While Taylor’s lyrics in Karma are pretty tame, music sensation Chapelle Roan brings karmic justice to climax – or rather, vice versa. In My Kink Is Karma, she sings about how her ex boyfriend’s miserable post-break-up-life turns her on sexually (“And you’re getting pissed off, it’s getting me off /
It’s hot, it’s hot, oh god, oh god, oh god.”):
We broke up on a Tuesday
Kicked me out with the rent paid
Ruined my credit, stole my cute aesthetic
Who knew that we’d let it get this bad when it endedIt’s comical, bridges you burn
If karma’s real, hope it’s your turn
I heard from Katie you’re losing it lately
Moved back with your parents and date girls who are 18It’s hot when you have a meltdown
In the front of your house and you’re getting kicked out
It’s hot when you’re drinking downtown
And you’re getting called out ‚cause you’re running your mouthOh, God
And it’s coming around, yeah, it’s coming around
Yeah, it’s coming around, oh, God
Oh, GodPeople say I’m jealous, but my kink is watching
You ruin your life, you losing your mind, you dyeing your hair
People say I’m jealous, but my kink is watching
You crashing your car, you breaking your heart, you thinking I care
People say I’m jealous, but my kink is karma
While I will gladly sing and dance to both of these songs, I cannot help but wonder whether it wouldn’t be better to express anger than to wait for universal justice, as it puts women into a very passive role (see the pattern?). We do not take revenge – the universe will sort it out. We just have to sit back and wait…
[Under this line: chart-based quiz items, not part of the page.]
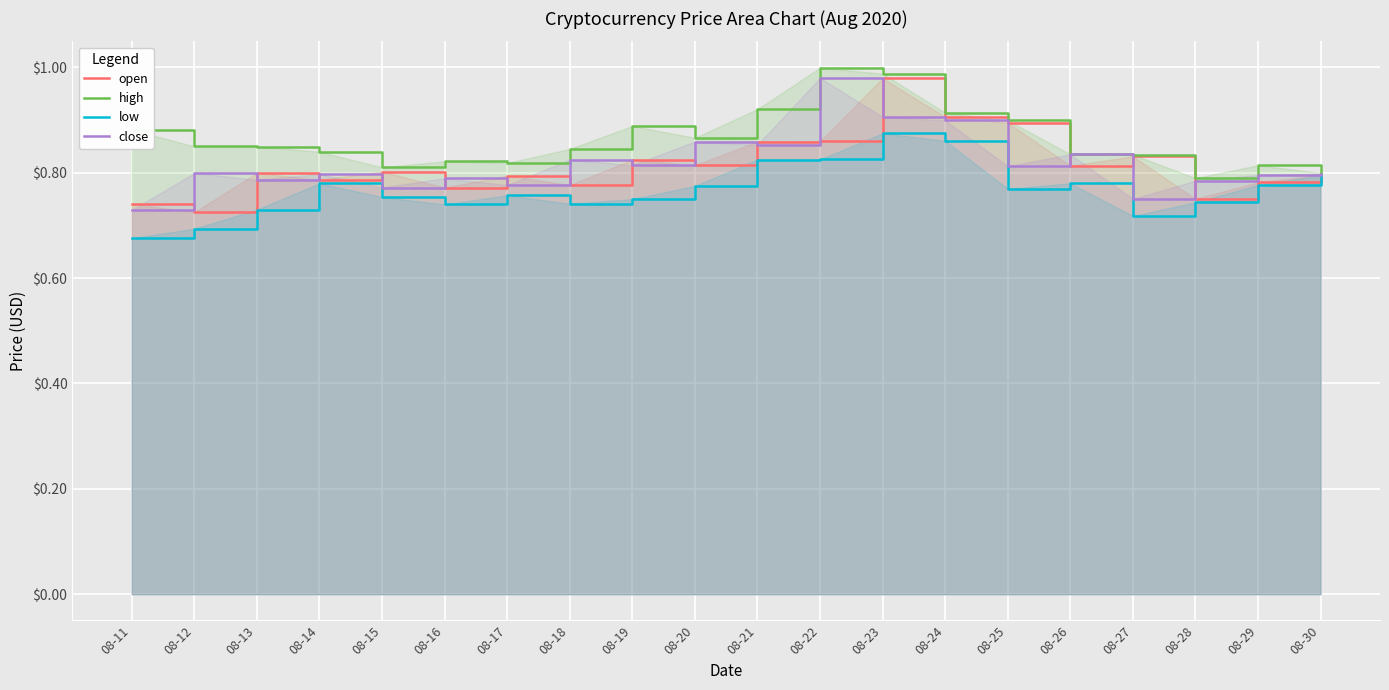

At how many categories does at least one series exceed 0?

20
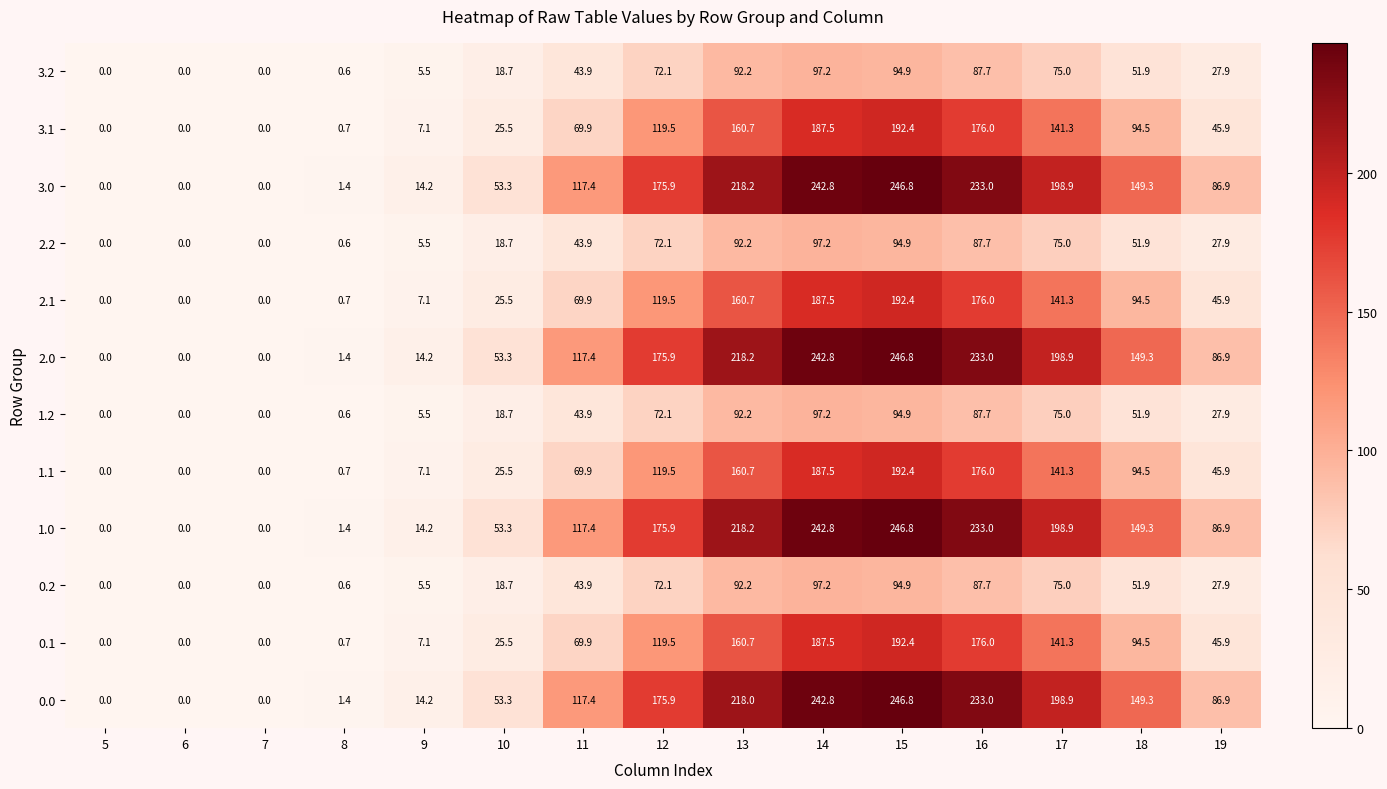

Where is 3.1 nearest to the value 96?

18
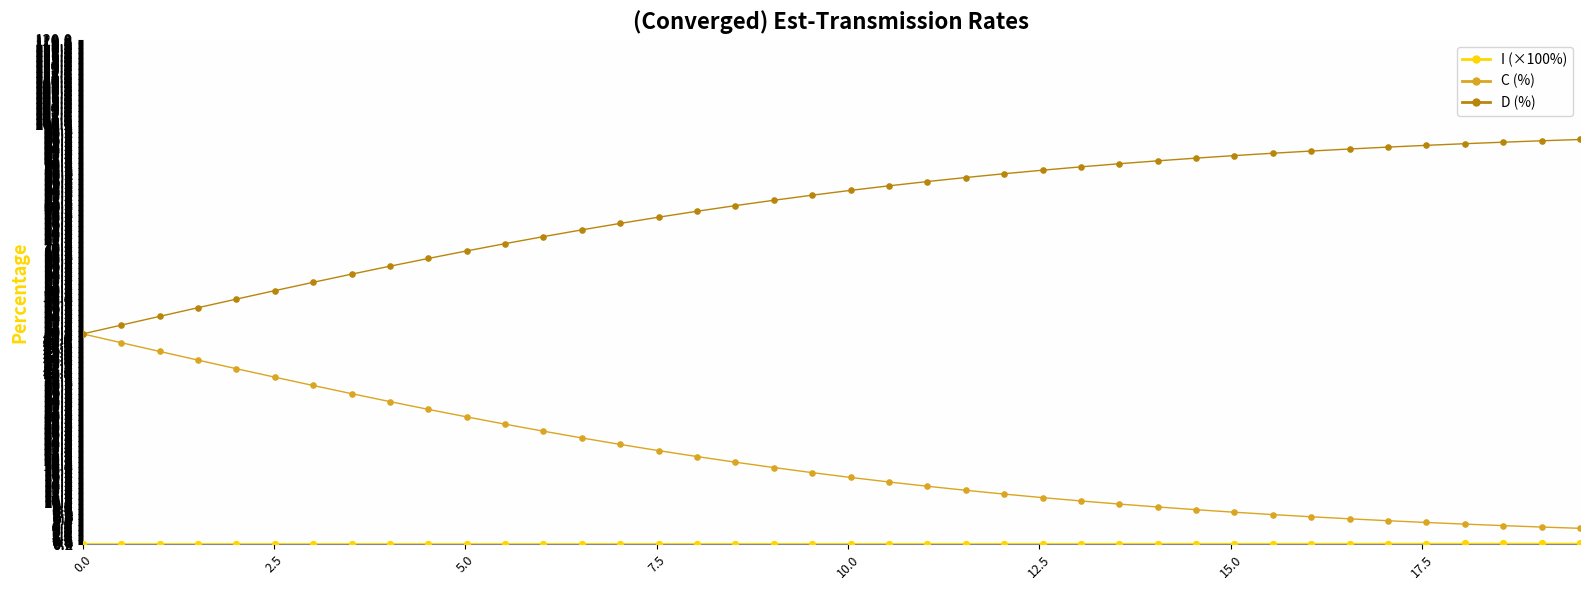

What is the lowest value of the C (%) series?

3.7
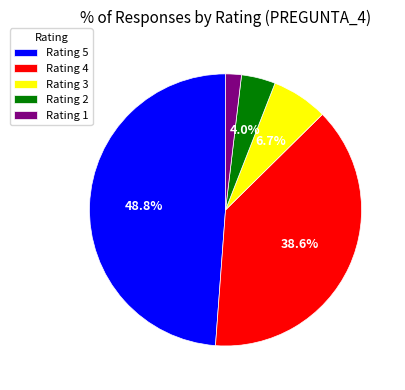

Which slice is the smallest?

Rating 1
Why Is It So Important to Be Angry?
In Rage Becomes Her, Soraya Chemaly writes: “Ask yourself, why would a society deny girls and women, from cradle to grave, the right to feel, express, and leverage anger and be respected when we do? Anger has a bad rap, but it is actually one of the most helpful and forward thinking of all our emotions. It begets transformation, manifesting our passion and keeping us invested in the world. It is a rational and emotional response to trespass, violation, and moral disorder. […] This is the real danger of our anger: it makes it clear that we take ourselves seriously.”
Anger is loud, sometimes aggressive and sometimes even ugly but it is also productive. So why not be a bit more angry?